Generally speaking, the risk of casualties from falling rocket stages are infinitesimally low, but the Long March 5B rocket body is particularly large.
China launched the Wentian space station module on Sunday (July 24) at 2:25 a.m. EDT (0625 GMT or 2:25 p.m. Beijing time). Wentian safely docked with the Tiangong space station, as planned.
A recent study in Nature Astronomy points out that the practice of letting huge stages make uncontrolled falls to Earth creates “unnecessary risk,” and that China is not alone in the practice despite international guidelines for falling space debris mitigation.
The United States and most of the major international space agencies have practices governing how to deal with the risk of rocket stages. The American government, for example, governs its falls under Orbital Debris Mitigation Standard Practices (opens in new tab).

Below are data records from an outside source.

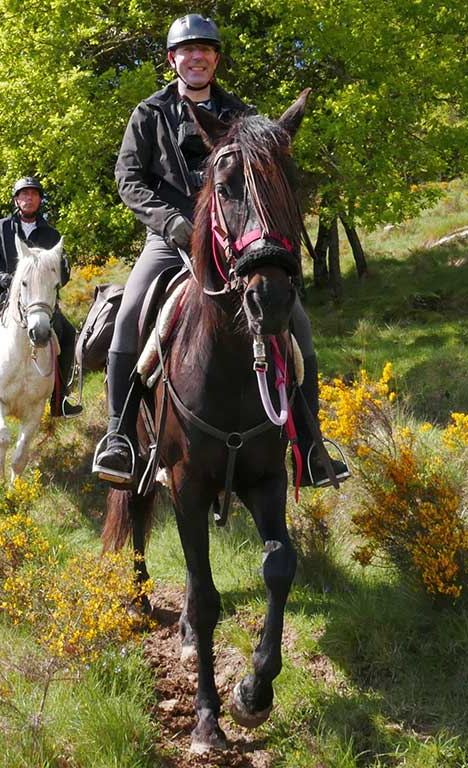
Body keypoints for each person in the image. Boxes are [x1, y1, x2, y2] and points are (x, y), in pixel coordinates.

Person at [92, 13, 350, 488]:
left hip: (234, 238)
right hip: (169, 237)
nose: (197, 57)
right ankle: (119, 437)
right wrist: (170, 221)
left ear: (215, 59)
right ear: (173, 60)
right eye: (187, 51)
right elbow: (128, 180)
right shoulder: (148, 114)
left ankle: (311, 446)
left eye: (206, 50)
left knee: (297, 322)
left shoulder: (243, 115)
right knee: (129, 313)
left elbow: (265, 173)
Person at [0, 176, 82, 418]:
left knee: (69, 334)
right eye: (23, 194)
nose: (28, 198)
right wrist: (2, 278)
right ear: (16, 200)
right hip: (0, 292)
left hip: (38, 299)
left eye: (33, 194)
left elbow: (62, 272)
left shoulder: (51, 235)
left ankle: (60, 398)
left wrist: (60, 271)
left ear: (40, 199)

The practices require that risk of casualties from a re-entering rocket are below a 1-in-10,000 threshold, but the article notes this is not followed every time. The U.S. Air Force waived the requirements for 37 of its 66 launches between 2011 and 2018, “on the basis that it would be too expensive to replace non-compliant rockets with compliant ones,” the article stated.
NASA waived these casualty requirements seven times between 2008 and 2018, including an Atlas V launch in 2015 of the Magnetospheric Multiscale Mission that carried a casualty risk of 1 in just 600, the article added. The authors said it’s important to remember this as both the Biden administration and NASA have condemned China’s practices in past years.
“There is no international consensus on the acceptable level of risk, and other spacefaring states — including the USA — make similar choices concerning uncontrolled reentries,” the authors wrote. The paper was led by Canadian political scientist Michael Byers, of the University of British Columbia.
Since most uncontrolled rocket bodies launch near the equator, it’s cities in the Global South that appear to bear disproportionate risk. The authors say that latitudes including Jakarta (Indonesia), Dhaka (Bangladesh), Mexico City, Bogotá (Columbia) and Lagos (Nigeria) have three times the risk of a re-entering rocket body than Washington, D.C., New York, Beijing and Moscow.
The authors add that national governments with populations “at disproportionate risk by uncontrolled rocket bodies” should call for negotiations, non-binding resolutions or treaties to “create meaningful consequences for non-compliance and thus eliminate the risks for everyone.”
China, however, mostly works independently in space and NASA is not allowed to “engage in any bilateral activities with China or Chinese-owned companies,” according to the agency (opens in new tab). The country has also defended its practice of uncontrolled reentries, with China’s foreign ministry saying in the past that the probability of issues “causing harm on the ground is extremely low.”